LDA, STX, BRK, etc… they all have their unique byte-code representation.
Intel’s processors, however, use an encoding mechanism to represent all the available mnemonics, and their addressing modes, in just one or two bytes making its decoding incredibly complex.
Anyway, once I was able to properly decode (interpret byte-code into actual assembly code) I started coding the “emulator”.
The emulator is nothing more than a series of routines that mimic what the actual 8086 processor would do.
For example, this is the emulated code for the CWD mnemonic:
If (mRegisters.AX And &H8000) = &H8000 Then
mRegisters.DX = &HFFFF
mRegisters.DX = &H0
Then, I implemented the necessary code to also emulate the registers, the flags, the memory and the stack.
The registers were quite simple to emulate and I think I did a quite good job at doing so, as it is not a trivial thing.
All the registers in the 8086 are 16bits (2bytes) but not all of them can be split.
For example, AX (the accumulator) is a 16bit register that can be split into two additional registers: AH (for the high byte) and AL (for the low byte). But, the DS (data segment) register cannot be split so there’s no direct way of addressing its upper or lower bytes.
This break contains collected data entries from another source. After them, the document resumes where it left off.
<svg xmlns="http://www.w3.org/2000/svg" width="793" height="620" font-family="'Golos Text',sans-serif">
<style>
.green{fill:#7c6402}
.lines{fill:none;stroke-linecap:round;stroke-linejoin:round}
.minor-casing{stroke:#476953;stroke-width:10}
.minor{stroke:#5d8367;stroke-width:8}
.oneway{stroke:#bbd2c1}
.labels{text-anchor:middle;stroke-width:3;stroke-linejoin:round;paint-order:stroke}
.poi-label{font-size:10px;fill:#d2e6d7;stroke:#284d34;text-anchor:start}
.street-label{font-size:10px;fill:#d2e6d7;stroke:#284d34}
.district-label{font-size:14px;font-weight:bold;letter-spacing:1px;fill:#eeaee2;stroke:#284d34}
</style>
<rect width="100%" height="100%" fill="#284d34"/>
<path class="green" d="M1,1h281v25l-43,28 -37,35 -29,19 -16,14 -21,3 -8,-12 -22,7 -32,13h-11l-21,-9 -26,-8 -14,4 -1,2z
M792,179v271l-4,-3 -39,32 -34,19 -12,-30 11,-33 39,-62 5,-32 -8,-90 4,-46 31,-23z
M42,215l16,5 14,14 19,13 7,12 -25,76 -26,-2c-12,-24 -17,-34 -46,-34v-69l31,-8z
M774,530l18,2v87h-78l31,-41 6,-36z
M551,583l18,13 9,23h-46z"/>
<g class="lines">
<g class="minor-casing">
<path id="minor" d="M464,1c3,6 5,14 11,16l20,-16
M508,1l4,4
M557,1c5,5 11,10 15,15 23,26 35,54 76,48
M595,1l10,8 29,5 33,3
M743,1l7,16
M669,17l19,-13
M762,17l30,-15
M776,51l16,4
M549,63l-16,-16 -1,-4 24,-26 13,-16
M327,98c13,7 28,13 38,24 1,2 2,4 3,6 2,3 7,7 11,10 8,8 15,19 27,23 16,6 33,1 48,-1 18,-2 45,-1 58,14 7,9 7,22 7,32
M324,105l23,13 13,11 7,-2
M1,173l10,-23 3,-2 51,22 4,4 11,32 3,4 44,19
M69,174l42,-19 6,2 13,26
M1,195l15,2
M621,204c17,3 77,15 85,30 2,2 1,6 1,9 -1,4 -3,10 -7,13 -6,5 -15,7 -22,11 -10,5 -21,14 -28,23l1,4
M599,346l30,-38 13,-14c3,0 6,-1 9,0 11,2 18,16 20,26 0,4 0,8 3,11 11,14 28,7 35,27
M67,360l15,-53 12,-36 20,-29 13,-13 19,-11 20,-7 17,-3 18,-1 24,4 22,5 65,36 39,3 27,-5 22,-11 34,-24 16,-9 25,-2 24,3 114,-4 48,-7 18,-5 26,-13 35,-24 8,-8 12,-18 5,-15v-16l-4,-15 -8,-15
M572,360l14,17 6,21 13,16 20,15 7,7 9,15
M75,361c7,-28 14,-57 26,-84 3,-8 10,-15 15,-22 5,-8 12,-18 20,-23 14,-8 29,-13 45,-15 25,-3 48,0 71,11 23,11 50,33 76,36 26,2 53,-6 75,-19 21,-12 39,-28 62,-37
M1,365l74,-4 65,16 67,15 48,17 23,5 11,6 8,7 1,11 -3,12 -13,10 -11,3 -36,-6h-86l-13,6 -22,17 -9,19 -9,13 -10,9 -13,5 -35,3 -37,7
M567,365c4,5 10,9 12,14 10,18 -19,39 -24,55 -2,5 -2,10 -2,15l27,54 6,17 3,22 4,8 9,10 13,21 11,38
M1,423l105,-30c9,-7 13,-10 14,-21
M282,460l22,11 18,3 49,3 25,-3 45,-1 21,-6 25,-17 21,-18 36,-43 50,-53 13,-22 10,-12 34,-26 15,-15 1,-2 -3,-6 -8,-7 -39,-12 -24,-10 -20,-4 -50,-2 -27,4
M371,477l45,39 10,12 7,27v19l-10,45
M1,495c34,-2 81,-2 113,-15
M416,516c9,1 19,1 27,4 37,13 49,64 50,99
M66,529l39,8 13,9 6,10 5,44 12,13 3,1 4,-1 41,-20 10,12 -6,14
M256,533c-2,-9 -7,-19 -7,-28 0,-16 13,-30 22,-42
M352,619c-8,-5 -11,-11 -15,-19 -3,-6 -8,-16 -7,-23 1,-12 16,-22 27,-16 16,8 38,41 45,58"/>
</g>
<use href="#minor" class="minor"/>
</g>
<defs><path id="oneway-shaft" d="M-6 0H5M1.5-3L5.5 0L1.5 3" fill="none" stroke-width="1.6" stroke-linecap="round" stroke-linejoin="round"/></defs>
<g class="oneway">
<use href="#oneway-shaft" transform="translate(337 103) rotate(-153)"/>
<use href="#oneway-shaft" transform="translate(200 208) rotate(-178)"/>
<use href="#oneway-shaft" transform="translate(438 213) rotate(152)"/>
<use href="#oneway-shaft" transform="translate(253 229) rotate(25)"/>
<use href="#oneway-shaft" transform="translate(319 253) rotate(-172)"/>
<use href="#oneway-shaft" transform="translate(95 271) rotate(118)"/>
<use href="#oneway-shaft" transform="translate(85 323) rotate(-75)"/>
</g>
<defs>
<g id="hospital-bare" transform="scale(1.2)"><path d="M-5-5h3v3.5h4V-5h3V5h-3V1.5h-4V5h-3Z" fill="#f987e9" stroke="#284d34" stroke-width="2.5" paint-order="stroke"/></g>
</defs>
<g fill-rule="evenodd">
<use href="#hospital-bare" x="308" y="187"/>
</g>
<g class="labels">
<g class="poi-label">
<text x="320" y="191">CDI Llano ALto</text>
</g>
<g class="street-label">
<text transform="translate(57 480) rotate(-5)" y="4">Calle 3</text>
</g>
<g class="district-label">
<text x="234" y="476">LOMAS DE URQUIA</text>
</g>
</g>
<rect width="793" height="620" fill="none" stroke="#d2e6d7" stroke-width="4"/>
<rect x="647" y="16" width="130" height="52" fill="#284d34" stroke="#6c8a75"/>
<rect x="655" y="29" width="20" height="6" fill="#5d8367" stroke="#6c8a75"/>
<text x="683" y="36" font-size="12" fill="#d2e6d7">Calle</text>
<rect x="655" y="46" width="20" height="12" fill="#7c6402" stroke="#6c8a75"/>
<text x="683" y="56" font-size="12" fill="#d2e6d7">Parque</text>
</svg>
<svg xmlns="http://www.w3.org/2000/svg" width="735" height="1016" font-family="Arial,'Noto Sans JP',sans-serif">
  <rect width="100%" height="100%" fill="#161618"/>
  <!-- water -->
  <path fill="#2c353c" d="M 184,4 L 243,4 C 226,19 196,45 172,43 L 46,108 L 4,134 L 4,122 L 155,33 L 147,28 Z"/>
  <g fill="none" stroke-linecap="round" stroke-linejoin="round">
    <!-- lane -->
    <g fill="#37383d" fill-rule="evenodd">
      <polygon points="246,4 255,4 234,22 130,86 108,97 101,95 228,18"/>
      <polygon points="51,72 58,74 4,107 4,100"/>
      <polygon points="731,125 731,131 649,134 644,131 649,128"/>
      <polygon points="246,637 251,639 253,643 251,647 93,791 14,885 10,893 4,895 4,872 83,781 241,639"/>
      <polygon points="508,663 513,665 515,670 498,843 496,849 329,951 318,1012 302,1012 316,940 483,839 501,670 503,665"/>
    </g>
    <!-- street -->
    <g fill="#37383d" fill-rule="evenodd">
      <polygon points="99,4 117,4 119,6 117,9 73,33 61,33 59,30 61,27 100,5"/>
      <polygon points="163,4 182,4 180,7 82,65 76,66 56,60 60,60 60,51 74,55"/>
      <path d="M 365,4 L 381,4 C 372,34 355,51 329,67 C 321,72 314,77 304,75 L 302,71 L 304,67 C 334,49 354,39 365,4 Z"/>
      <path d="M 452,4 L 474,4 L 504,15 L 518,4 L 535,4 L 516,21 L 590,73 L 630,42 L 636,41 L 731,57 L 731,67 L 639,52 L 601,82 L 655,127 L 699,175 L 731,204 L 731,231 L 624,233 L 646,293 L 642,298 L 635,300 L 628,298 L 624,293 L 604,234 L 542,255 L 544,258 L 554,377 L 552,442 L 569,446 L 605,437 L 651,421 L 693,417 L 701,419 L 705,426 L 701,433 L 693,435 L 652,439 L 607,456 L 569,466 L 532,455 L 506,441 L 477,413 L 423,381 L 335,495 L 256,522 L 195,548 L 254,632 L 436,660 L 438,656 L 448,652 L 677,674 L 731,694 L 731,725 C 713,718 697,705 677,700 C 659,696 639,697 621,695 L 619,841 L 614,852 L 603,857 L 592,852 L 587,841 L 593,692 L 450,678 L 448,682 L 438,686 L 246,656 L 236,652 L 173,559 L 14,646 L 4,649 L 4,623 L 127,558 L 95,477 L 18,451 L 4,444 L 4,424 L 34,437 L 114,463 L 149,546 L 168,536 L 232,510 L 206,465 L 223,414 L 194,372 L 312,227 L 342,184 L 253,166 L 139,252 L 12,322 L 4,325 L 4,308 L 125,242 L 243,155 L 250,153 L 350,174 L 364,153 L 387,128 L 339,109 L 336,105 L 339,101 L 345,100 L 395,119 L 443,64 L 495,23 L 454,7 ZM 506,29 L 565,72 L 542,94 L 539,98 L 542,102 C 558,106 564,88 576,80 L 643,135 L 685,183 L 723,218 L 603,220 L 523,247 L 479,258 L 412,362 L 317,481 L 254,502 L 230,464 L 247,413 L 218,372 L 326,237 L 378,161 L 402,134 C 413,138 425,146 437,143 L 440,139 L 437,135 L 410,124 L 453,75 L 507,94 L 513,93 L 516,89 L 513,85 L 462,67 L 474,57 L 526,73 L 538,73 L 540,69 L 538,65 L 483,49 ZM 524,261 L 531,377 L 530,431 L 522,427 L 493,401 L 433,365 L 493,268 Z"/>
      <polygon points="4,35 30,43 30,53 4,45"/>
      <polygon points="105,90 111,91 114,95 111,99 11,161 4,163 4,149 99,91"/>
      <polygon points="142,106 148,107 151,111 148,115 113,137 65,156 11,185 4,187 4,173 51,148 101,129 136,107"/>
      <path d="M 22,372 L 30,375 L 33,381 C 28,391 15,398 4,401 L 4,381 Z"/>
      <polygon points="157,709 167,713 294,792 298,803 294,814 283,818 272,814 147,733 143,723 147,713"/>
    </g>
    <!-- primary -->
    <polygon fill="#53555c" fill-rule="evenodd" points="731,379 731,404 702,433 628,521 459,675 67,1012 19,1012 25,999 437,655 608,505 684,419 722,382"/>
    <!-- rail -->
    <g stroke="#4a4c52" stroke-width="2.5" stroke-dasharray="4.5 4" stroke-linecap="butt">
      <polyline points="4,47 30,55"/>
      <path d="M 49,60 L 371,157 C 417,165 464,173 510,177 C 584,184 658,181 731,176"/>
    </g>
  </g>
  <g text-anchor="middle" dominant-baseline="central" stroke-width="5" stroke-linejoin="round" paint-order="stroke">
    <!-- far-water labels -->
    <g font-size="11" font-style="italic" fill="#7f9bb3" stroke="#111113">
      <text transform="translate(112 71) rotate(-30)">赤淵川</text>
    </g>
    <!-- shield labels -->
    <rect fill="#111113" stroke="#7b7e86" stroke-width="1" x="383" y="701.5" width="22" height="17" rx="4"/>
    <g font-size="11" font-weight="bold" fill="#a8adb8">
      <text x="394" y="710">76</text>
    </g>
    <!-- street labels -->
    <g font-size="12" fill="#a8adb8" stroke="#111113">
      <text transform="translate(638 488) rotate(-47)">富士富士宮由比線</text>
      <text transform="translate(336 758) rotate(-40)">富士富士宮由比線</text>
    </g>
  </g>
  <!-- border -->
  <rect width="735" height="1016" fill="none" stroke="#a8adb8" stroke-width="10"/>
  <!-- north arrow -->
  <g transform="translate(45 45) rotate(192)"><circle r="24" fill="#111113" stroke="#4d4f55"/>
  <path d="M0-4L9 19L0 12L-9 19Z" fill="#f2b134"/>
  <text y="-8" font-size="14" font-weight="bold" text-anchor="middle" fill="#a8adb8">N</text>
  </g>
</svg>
This poses a challenge: how do you create a unique object that can represent both splittable and non splittable registers and that, at the same time, is fast enough to work under such conditions?
Flags support is really easy to implement as long as you keep in mind that the 10 flags supported by the 8086 leave inside a 16 bit memory area.
I think I’ve done a pretty good job at emulating the memory.
It is done in such a way that it is very easy (and quite fast) for the emulator itself to easily read/write to/from it.
Nearly every single operation in the emulation process requires a memory access so this implementation is one of the most important aspects of the whole emulator.
Also, the implementation also uses some shortcuts (helper functions) to simplify the code so that it is easy to read and understand — remember that one of the purposes of this emulator is to serve as an educational tool, not to be the fastest.
The stack was a little trickier due the way it affects the SS (stack segment) and SP (stack pointer) registers.
Internally, the emulator provides two methods to either push or pop bytes from the stack with ease, and lets the memory manager handle the the way the SS and SP registers change their values based on the type of access performed on the stack.